Records shown:
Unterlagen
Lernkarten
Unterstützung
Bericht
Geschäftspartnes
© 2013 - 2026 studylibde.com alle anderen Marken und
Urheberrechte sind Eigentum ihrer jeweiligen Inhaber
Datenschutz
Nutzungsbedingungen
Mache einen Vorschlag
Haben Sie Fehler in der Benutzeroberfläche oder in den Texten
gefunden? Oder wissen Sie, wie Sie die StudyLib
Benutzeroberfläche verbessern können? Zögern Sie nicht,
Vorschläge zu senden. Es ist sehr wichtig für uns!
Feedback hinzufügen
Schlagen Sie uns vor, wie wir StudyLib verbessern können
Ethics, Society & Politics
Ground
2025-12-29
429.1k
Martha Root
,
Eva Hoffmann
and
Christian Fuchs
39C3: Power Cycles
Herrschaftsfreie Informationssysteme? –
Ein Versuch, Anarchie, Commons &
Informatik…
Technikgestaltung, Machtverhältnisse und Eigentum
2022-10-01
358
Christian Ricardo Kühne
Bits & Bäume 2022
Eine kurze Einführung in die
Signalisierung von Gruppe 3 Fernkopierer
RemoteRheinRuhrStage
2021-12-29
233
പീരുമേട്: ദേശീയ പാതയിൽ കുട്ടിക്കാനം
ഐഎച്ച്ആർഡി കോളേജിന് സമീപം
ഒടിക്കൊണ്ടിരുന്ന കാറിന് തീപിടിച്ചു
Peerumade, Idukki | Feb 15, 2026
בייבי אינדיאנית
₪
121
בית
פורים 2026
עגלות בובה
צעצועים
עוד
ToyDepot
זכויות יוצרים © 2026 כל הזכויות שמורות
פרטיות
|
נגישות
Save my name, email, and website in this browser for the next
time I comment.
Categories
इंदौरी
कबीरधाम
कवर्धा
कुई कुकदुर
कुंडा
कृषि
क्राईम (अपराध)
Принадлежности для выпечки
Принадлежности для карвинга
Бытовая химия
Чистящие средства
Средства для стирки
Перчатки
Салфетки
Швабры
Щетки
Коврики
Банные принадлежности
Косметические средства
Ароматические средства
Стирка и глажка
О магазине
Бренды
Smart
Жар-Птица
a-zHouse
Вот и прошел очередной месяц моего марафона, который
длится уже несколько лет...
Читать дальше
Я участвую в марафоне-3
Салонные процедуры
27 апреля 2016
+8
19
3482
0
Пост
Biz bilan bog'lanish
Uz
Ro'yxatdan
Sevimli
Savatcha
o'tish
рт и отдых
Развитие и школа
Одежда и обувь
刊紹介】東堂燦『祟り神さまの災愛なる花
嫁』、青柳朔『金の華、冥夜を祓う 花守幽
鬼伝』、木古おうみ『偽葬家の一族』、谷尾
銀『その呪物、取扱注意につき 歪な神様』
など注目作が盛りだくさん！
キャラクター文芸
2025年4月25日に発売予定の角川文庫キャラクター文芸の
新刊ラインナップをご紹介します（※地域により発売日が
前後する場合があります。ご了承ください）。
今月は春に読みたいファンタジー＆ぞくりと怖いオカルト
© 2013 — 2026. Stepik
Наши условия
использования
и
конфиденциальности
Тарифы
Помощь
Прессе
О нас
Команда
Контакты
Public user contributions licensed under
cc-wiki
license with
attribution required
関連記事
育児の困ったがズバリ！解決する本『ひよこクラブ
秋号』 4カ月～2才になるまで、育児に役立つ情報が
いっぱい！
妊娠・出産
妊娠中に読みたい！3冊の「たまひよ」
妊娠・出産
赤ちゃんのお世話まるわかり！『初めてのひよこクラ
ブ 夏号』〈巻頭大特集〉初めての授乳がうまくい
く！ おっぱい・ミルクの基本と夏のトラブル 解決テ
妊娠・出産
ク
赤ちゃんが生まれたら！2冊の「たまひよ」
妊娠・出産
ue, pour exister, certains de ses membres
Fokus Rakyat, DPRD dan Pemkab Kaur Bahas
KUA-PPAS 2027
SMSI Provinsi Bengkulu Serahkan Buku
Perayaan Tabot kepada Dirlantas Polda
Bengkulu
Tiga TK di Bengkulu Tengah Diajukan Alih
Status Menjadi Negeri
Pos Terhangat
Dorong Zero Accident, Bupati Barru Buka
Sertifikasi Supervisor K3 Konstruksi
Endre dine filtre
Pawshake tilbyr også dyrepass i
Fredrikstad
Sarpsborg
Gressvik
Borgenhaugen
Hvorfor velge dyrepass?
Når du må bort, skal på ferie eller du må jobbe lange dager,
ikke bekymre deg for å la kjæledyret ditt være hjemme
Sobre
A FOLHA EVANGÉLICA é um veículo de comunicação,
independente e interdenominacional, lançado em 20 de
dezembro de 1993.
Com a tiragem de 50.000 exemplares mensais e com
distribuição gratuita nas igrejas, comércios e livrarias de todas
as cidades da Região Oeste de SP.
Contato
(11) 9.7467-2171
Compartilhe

Action item:
From the records given above, copy all lines containing "verbessern".

Result:
Benutzeroberfläche verbessern können? Zögern Sie nicht,
Schlagen Sie uns vor, wie wir StudyLib verbessern können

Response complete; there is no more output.